▸ PASSAGE SHOWN

--- START ---

= Head and Neck Cancer Alliance =

U.S. nonprofit organization

The Head and Neck Cancer Alliance (HNCA) is a non-profit organization that works with health professionals and organizations, celebrities and survivors to enhance the overall effort in prevention, treatment, and detection of cancers of the head and neck region.

The Head and Neck Cancer Alliance was established in 2008. Formerly the Yul Brynner Head and Neck Cancer Foundation, HNCA activities include:
•	Providing support to head and neck cancer patients throughout the year
•	Supporting ongoing research in head and neck oncology
•	Educating children and adults in the disease process, treatment and prevention of head and neck cancer

In addition to year-round events and awareness efforts such as benefit concerts and walkathons, the Alliance sponsors a week-long series of events to promote early detection and public awareness of this disease.

==Head and neck cancer==
Cancers of the mouth (lip and tongue), larynx (voice box), pharynx (throat), salivary glands, and nose/nasal passages are generally known as head and neck cancer. These cancers typically form in the squamous cells, which are the cells lining the moistened, mucosal locations of the head and neck, such as the nose, mouth and throat.
Such squamous cell cancers are usually termed, squamous cell carcinoma of the head and neck or head and neck squamous-cell carcinoma (HNSCC). HNSCC typically occurs among middle-aged to elderly adults, but increased diagnoses of HNSCC in people under the age of 45 has been reported in recent years.

==Oral, Head and Neck Cancer Awareness Week==
Annual Oral Head and Neck Cancer Awareness Week is in April and the date moves yearly. For one week during April, chapters of The Head and Neck Cancer Alliance and affiliates conduct free screenings, educational school talks, walkathons, fundraisers and other events in an effort to save lives via early detection, awareness, support, and education. Chapters all across the country participate in awareness events to help increase knowledge of head and neck cancer; one such chapter is the Louisiana Chapter, which has the main focus of conducting research to raise funding for treatment of local head and neck cancer patients.

--- END ---

▸ TASK A
In the article on the Head and Neck Cancer Alliance, why do chapters hold free screenings, school talks, walkathons, and fundraisers during the April awareness week? Answer in one to three sentences.
▸ TASK B
Carry on the article about the Head and Neck Cancer Alliance after its last sentence.

▸ RECORD EXCERPTS

--- START ---

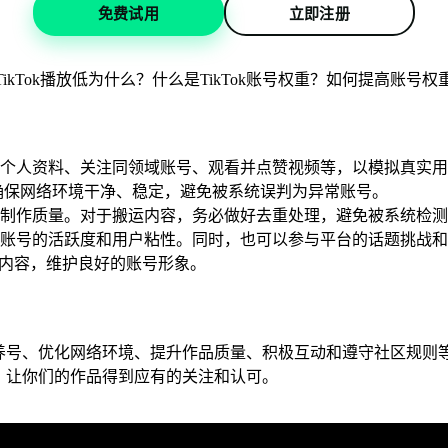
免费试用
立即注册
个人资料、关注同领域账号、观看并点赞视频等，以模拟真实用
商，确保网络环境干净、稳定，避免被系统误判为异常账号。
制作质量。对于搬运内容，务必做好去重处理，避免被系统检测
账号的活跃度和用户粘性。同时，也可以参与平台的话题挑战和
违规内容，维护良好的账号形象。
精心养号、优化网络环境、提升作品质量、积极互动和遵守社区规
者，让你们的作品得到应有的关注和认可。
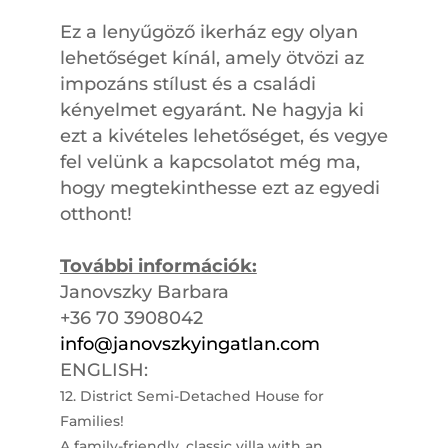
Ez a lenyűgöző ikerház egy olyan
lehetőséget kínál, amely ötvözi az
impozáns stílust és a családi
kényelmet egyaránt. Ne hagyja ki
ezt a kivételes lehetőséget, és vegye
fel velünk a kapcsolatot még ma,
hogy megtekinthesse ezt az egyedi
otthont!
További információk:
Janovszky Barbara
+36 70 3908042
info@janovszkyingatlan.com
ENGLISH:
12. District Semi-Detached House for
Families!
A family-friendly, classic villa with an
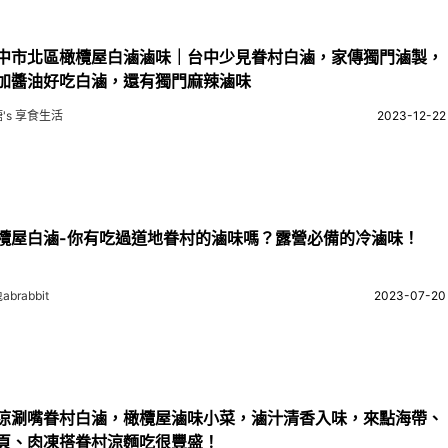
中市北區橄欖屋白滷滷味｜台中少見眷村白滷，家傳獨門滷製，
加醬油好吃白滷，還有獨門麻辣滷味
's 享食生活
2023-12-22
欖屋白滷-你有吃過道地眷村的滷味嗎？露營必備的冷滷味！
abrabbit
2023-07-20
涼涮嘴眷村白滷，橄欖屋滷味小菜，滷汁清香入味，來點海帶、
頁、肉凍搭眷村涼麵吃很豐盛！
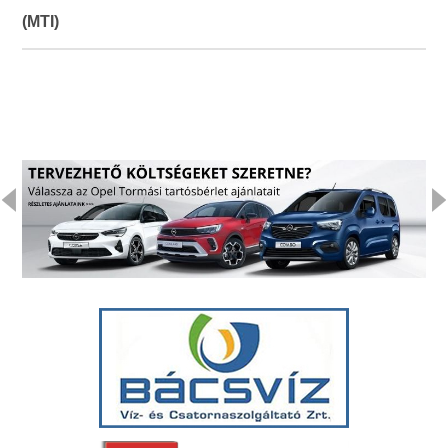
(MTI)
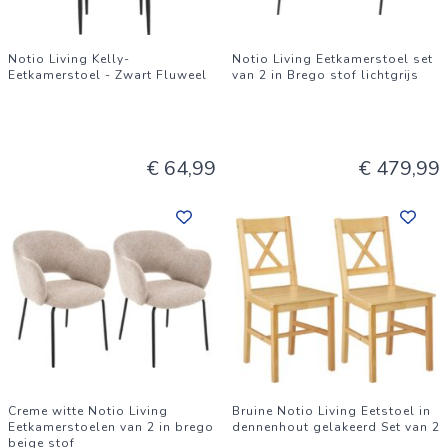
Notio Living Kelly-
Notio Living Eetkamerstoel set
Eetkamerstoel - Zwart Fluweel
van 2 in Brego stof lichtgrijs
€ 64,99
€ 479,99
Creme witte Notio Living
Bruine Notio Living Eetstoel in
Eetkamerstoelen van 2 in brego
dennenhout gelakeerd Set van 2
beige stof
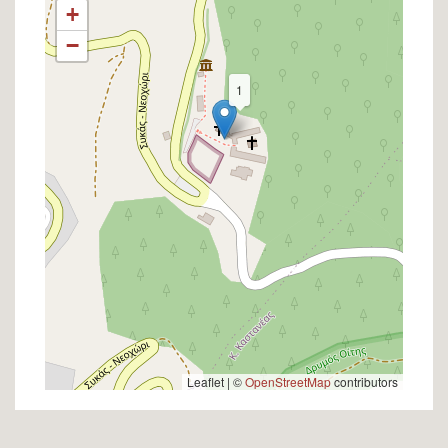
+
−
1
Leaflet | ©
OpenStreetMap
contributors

--- END ---

▸ ANSWER BOX A
Chapters hold these events to save lives through early detection, awareness, support, and education.

▸ ANSWER BOX B
===Screening===

The stage of the disease is a determining factor in deciding the prognosis of head and neck cancer. There is a correlation between disease stage, survival and quality of life. The median five-year survival drops significantly from about 80% with the presence of regional or distant metastasis.

Nearly 8000 people die every year due to head and neck cancer, which is attributed to advanced stage disease at the time of diagnosis. Early detection is imperative for increasing chances of survival. Free screening clinics for head and neck cancers during Oral, Head and Neck Cancer Awareness week, sponsored by the Head and Neck Cancer Alliance, provides opportunities for earlier diagnosis of malignant cancer.

Screenings for oral, head and neck cancer are generally available via local physicians, dentists and other healthcare facilities. The Head and Neck Cancer Alliance offers free screenings nationwide; free screenings are offered predominantly during Oral, Head and Neck Cancer Awareness Week in April at healthcare events and other related functions.
The Head and Neck Cancer Alliance has also developed Head and Neck Check, a free iPad app to assist people with screening themselves for head and neck cancer.